Filippo Lippi (1406 – 8 October 1469),
The Nativity with St George and St Vincent Ferrer 1455
Oil on canvas
146 x 157 cm
Museo Civico, Prato
The iconography follows the traditional iconography inspired by St Bridget of Sweden one of the co-Patronesses of Europe
While on a pilgrimage to Bethlehem in 1371–72, Saint Bridget had a vision of the Nativity of Christ. Her description of this vision became a popular subject in Italian painting.
The scene, including shepherds and bagpipers, as well as a splash of red and golden angels in the mountains beyond the rustic hut that serves as a stable, now seems to us to be so conventional, we may miss the striking novelty that it brought into a world so recently dominated with the very different style of High Gothic.
The vision occurred on a visit to Bethlehem on March 13, 1372. She described it thus:
"When I was present by the manger of the Lord in Bethlehem . . . I beheld a virgin of extreme beauty. . . . well wrapped in a white mantle and a delicate tunic, through which I clearly perceived her virgin body. . . .
With her was an old man of great honesty, and they brought with them an ox and an ass. These entered the cave, and the man, after having tied them to the manger, went outside and brought to the virgin a burning candle; having attached this to the wall he went outside, so that he might not be present at the birth. Then the virgin pulled off the shoes from her feet, drew off the white mantle, that enveloped her, removed the veil from her head, laying it by her side, thus remaining in her tunic alone with her beautiful golden hair falling loosely down her shoulders.
Then she produced two small linen cloths and two woollen ones, of exquisite purity and fineness, that she had brought, in which to wrap up the child who was to be born; and two other small articles with which to cover and bind his head, and these she put down beside her in order to use them in due time. .
. . And when all was thus prepared, the virgin knelt down with great veneration in an attitude of prayer, and her back was turned to the manger, but her face was lifted to heaven, towards the east. Thus with her hands extended and her eyes fixed on the sky she was standing as in ecstasy, lost in contemplation, in a rapture of divine sweetness.
And while she was standing thus in prayer, I saw the child in her womb move and suddenly in a moment she gave birth to her son, from whom radiated such an ineffable light and splendour, that the sun was not comparable to it, nor did the candle, that St Joseph had put there, give any light at all, the divine light totally annihilating the material light of the candle, and so sudden and instantaneous was this way of bringing forth, that I could neither discover nor discern how, or by means of which member, she gave birth.

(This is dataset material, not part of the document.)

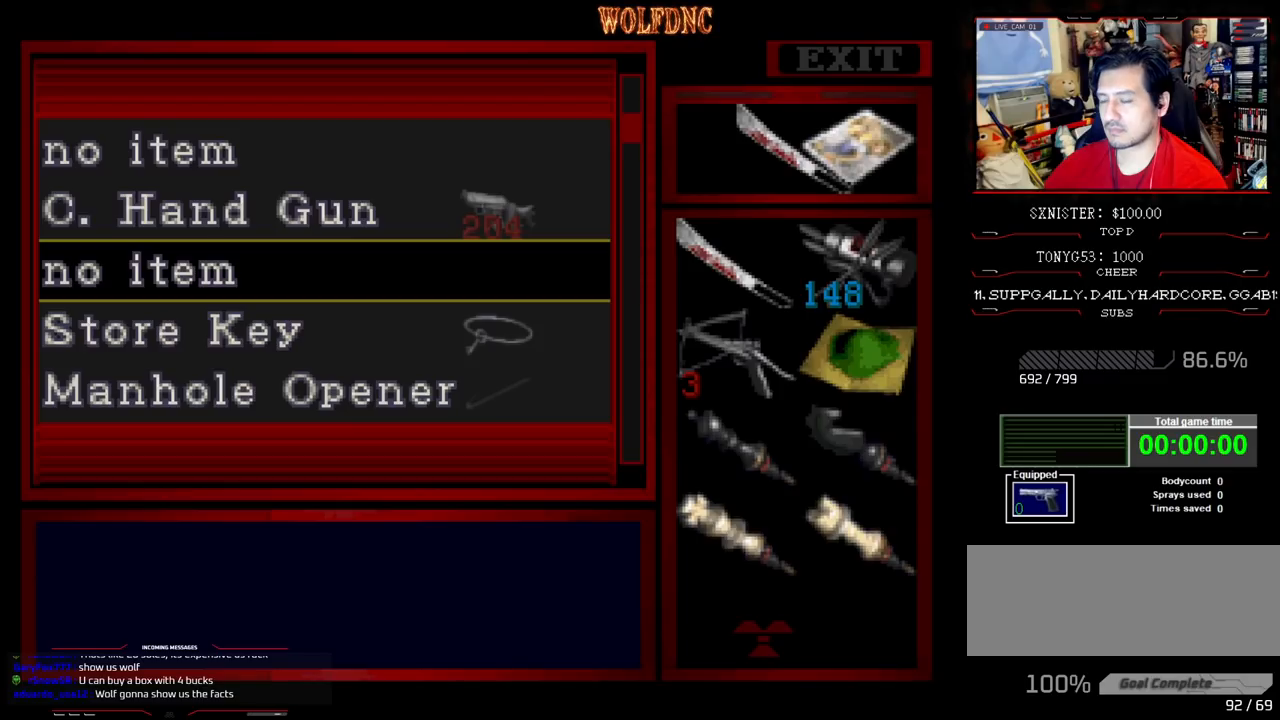
Gameplay with a controller (PlayStation layout); each line is a JSON object with the inputs held at the frame after it. "events" lists button and stick changes between this image and that frame as [ms after this image, input, new state], when the widget could be followed in between. Not read: L3 R3.
{"buttons": ["START"], "events": [[317, "START", "down"]]}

Verily though, all of a sudden, I saw the glorious infant lying on the ground naked and shining. His body was pure from any kind of soil and impurity. Then I heard also the singing of the angels, which was of miraculous sweetness and great beauty. . . .
When therefore the virgin felt, that she had already borne her child, she immediately worshipped him, her head bent down and her hands clasped, with great honour and reverence and said unto him, Be welcome my God, my Lord and my Son. . . . When this was done, the old man entered and prostrating himself to the floor, he wept for joy." (Hendrik Cornell. The Iconography of the Nativity of Christ. Uppsala Universitets Årsskrift. Uppsala, Sweden, 1924, pp. 11-13)
Immediately after her vision, Bridget dictated it to secretaries, who translated her account from Swedish to Latin.
The canvas was originally held in the refectory of the Convento di San Domenico in Prato.
The presence of Saint Vincent Ferrer (23 January 1350 – 5 April 1419), the Valencian Dominican missionary and logician is due to the commission by the Dominicans. It does appear out of place- almost an after thought. It is thought that Lippi did not execute this figure but rather his assistant, Fra Diamante (and perhaps afetr Lippi`s death)
St Vincent was canonised by Pope Calixtus III at the Dominican Church of Santa Maria Sopra Minerva, Rome, on 3 June 1455, around the time when the work was painted. No doubt the painting and the canonisation are not coincidental. It is one of the first iconographies of the newly canonised saint
The great penitential Preacher whose father was from Scotland carries a Book with the words: Timete Deum quia venit hora iudicii eius. - Fear God, because the hour of his judgement is coming.